Modernizing the New York City subway system and expanding its reach could cost between $30 billion and $50 billion, depending on the ambitiousness of the plan.
Local political operatives are encouraging Kennedy to fight for much more than $1 billion that the Niagara Frontier Transportation Authority will be asking of the State to extend the Main Street Light Rail line to the University at Buffalo’s North Campus in Amherst. Thet postulate that, if New York City is getting such a massive investment in its subway system, Western New York deserves a similarly bold investment in our surface light rapid rail system.
The easiest and most obvious addition to the NFTA’s expansion plan would be a Tonawanda connection, given that the existing system’s LaSalle Station is already designed to accommodate it, and the entirety of the needed right of way is already publicly owned. Simply laying the track could be accomplished in a relatively inexpensive and speedy fashion, perhaps costing less than $400 million.
If the State declines to build a new football stadium in downtown Buffalo, that billion dollars could be productively repurposed for a light rail extension to the Bills’ current stadium in Orchard Park, by way of the Outer Harbor and South Buffalo. Such investment would make sense, given the wide expanses of undeveloped land that exists along the Outer Harbor. Mass transit infrastructure would catalyze high-density private sector development.

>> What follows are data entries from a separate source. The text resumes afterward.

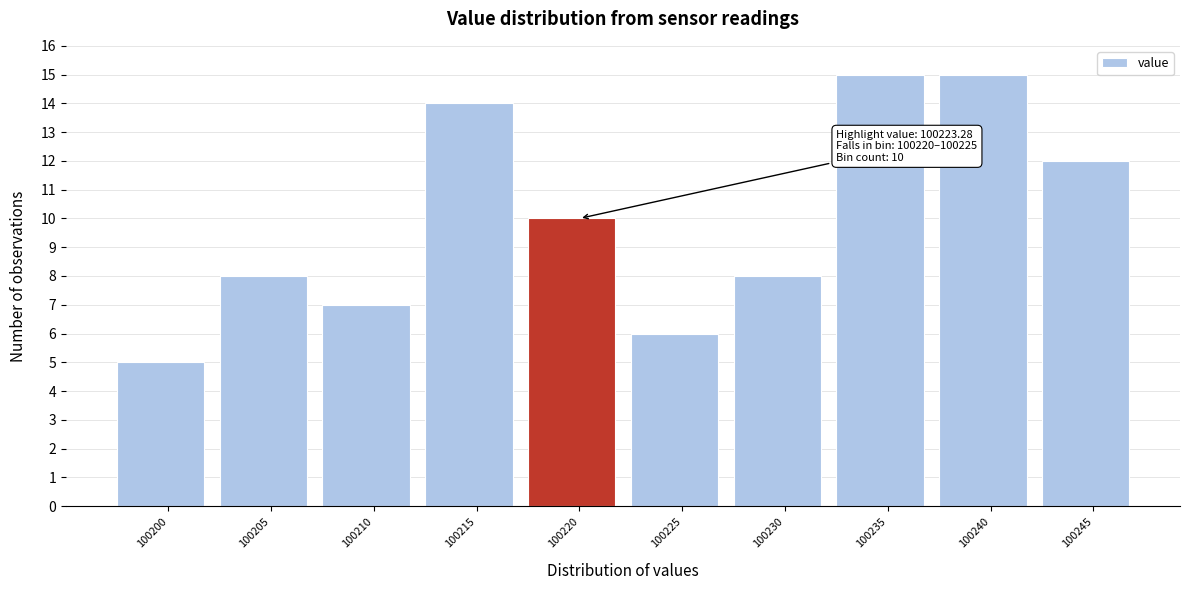

Reading left to right, list all the values displayed in this chart.

5	8	7	14	10	6	8	15	15	12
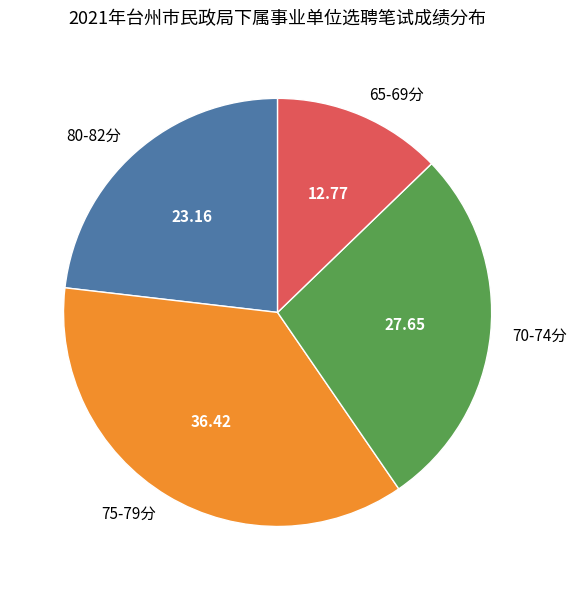

Approximately how many times larger is the value at 70-74分 compared to 75-79分?

0.8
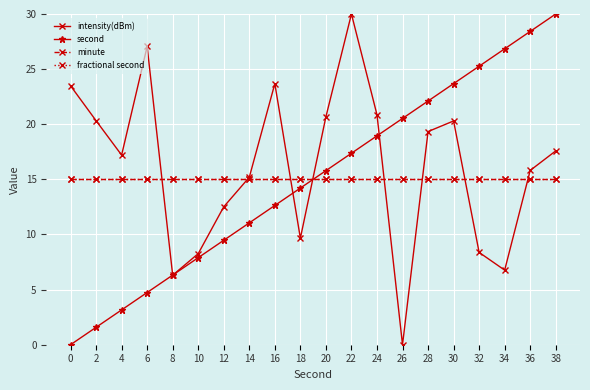

List the labels in order of minute value, largest first.

0, 2, 4, 6, 8, 10, 12, 14, 16, 18, 20, 22, 24, 26, 28, 30, 32, 34, 36, 38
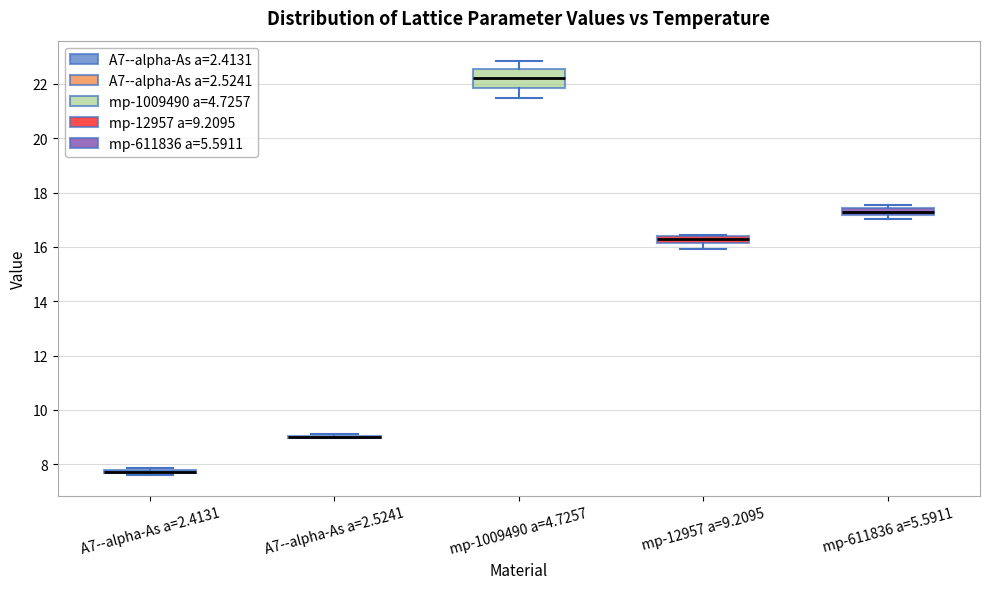

Which box is the tallest, from its lower edge to its upper edge?

mp-1009490 a=4.7257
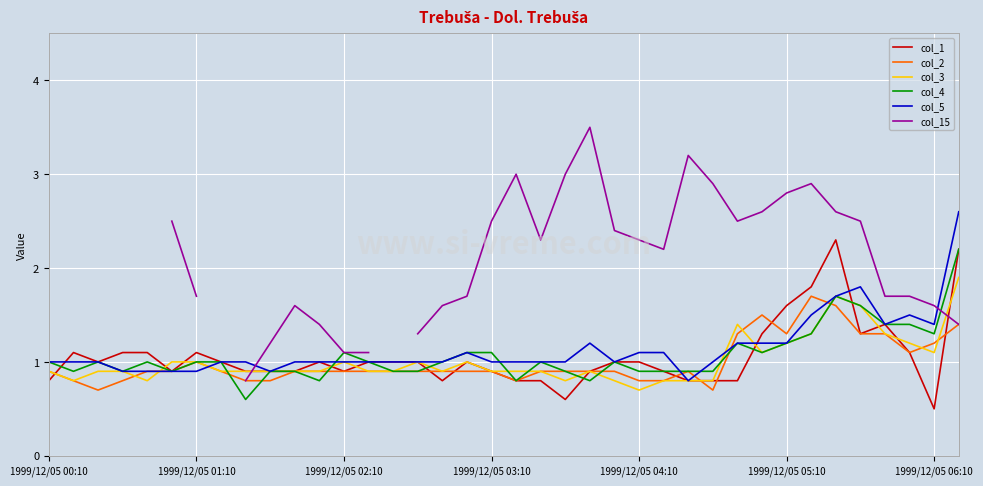

How many data points does each series have?

38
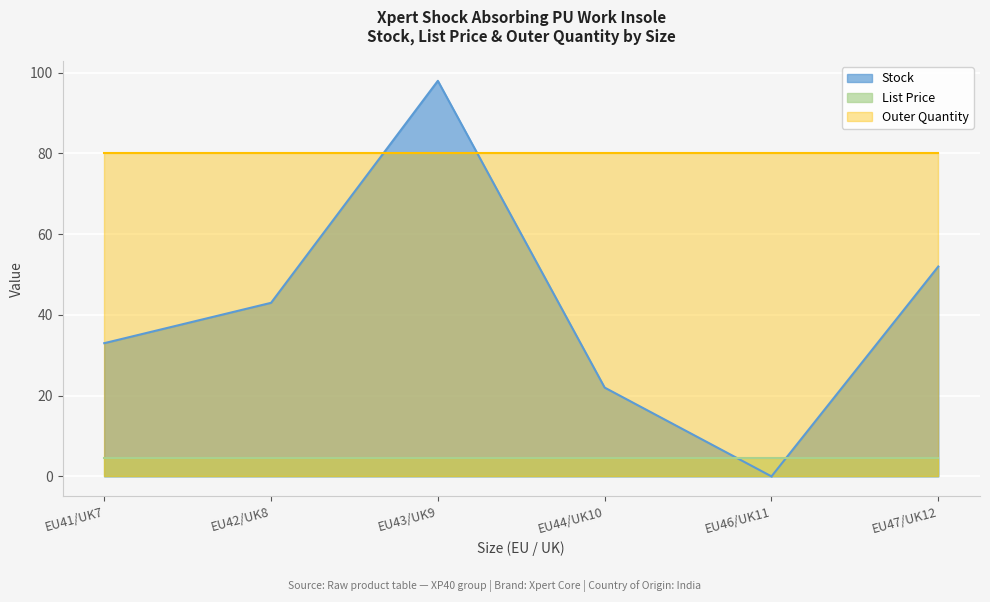

What is the maximum value for List Price?

4.5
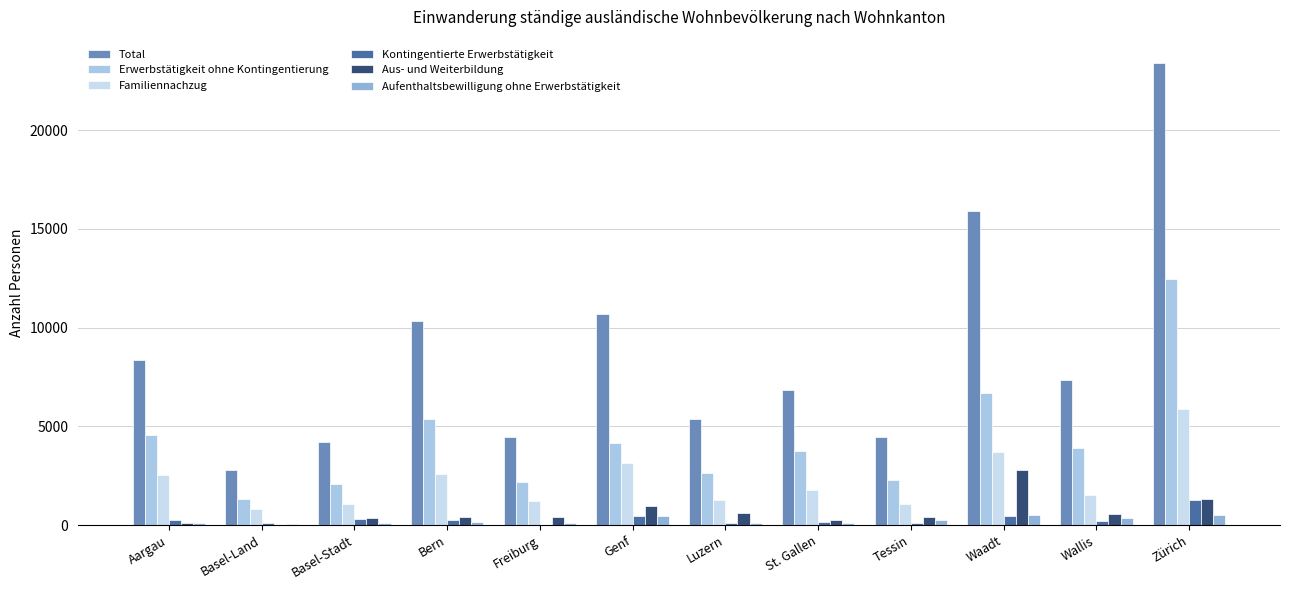

List the series in order of their peak value, lowest first.

Aufenthaltsbewilligung ohne Erwerbstätigkeit, Kontingentierte Erwerbstätigkeit, Aus- und Weiterbildung, Familiennachzug, Erwerbstätigkeit ohne Kontingentierung, Total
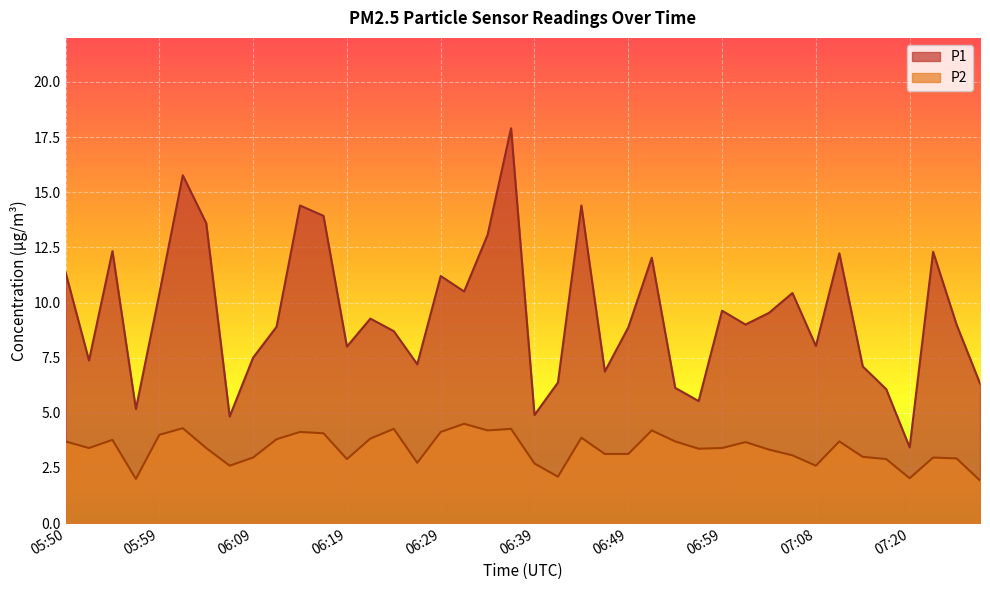

The P2 series shows 6.3 at 05:50. True or false?

False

The third expansion project that urban planners have been advocating is an Airport connection. While many have advocated for a route that would include Larkinville and the Old Central Terminal over the years, that line would not properly accommodate commuters traveling to and from the Medical Corridor. A better, more densely populated route would branch off Main Street at Best Street, traveling to Walden Avenue, and pivoting at the railroad right of way that runs adjacent to the Walden Galleria and the Buffalo Niagara International Airport.
The Metropolitan Transit Authority is one of the most costly and bloated public agencies in the nation. It costs five times more to lay a mile of track in New York than anywhere else in the world. It’s unclear how a transit bill might affect the Transit Workers’ Union, a powerful downstate constituency. What is clear is that State investment in Western New York transit projects could earn a lot more bang for the public buck.